Peng Liu received an award for the impact of his use of computational tools on the understanding of transition metal-catalyzed organic reactions. Liu’s insights have guided the experimental development of more efficient catalysts.

Distinguished Teaching Awards

Salah Al-Zaiti: associate professor, Acute and Tertiary Care, School of Nursing

Al-Zaiti leads a core ECG lab that recruited more than 2,000 patients from Pittsburgh EMS system and has developed courses in response to the needs of both students and the acute and tertiary care fields. Since joining Pitt in 2013, he has served as a key member of scientific investigative teams on nine research projects contributing to the development and implementation of research protocols, processing ECG data streams and performing longitudinal statistical data analyses. 

Jeff Aziz: senior lecturer, Department of English Literature Program, Dietrich School of Arts & Sciences

Aziz redesigned the Literature Program, developing initiatives that encourage faculty to combine critical analysis with hands-on activities, and played an integral role in creating the proposed medical humanities certificate. Aziz directs and teaches in the Pitt Panther Programs study abroad program and served as a founding member of Humanities at Pitt and on the Dietrich School Humanities Council.

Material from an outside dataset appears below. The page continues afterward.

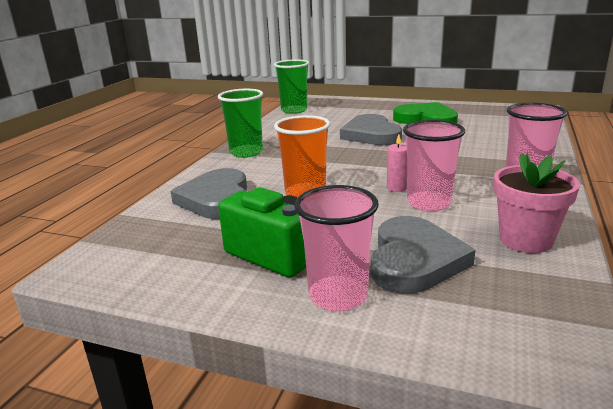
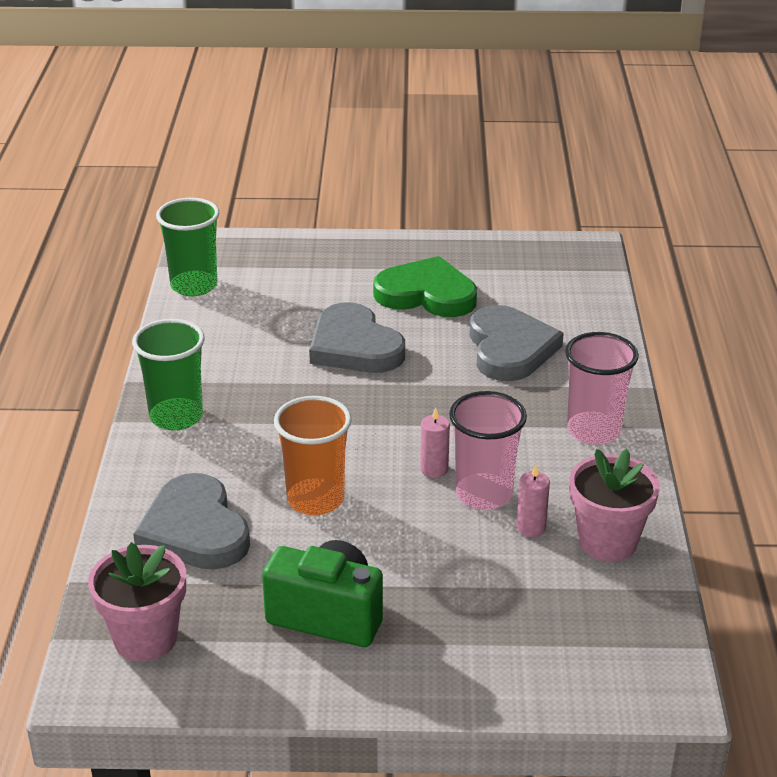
camera: 20 degrees left, 10 degrees up
(136, 249) = (145, 638): none -> pink flower pot
(338, 296) = (429, 661): pink cup -> none
(414, 260) = (493, 594): grey heart -> grey heart (510, 349)
(460, 224) = (531, 528): none -> pink candle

Jennifer Cousins: lecturer II, Department of Psychology, Dietrich School of Arts & Sciences

In addition to engaging undergraduate teaching assistants in designing curriculum and testing teaching innovations, Jennifer Cousins also provides undergraduates with the opportunity to learn general research skills. Cousins’ research interests include emotion regulation and social and biological changes of sleep during development.

David Sanchez: assistant professor, Civil and Environmental Engineering, Swanson School of Engineering

In addition to leading the innovation and entrepreneurship program in the Swanson School and various sustainability and study abroad programs, Sanchez’s use of active project-based learning techniques resulted in classes regularly filled to capacity. Sanchez has presented on such topics as academic integrity and student engagement, motivation and outcomes.

Carla Spagnoletti: professor of Medicine; School of Medicine

Spagnoletti led the master’s degree and certificate programs in medical education, which have become the premier medical education degree programs in the nation. Her research interest focuses on patient-doctor communication, the patient experience and professional development.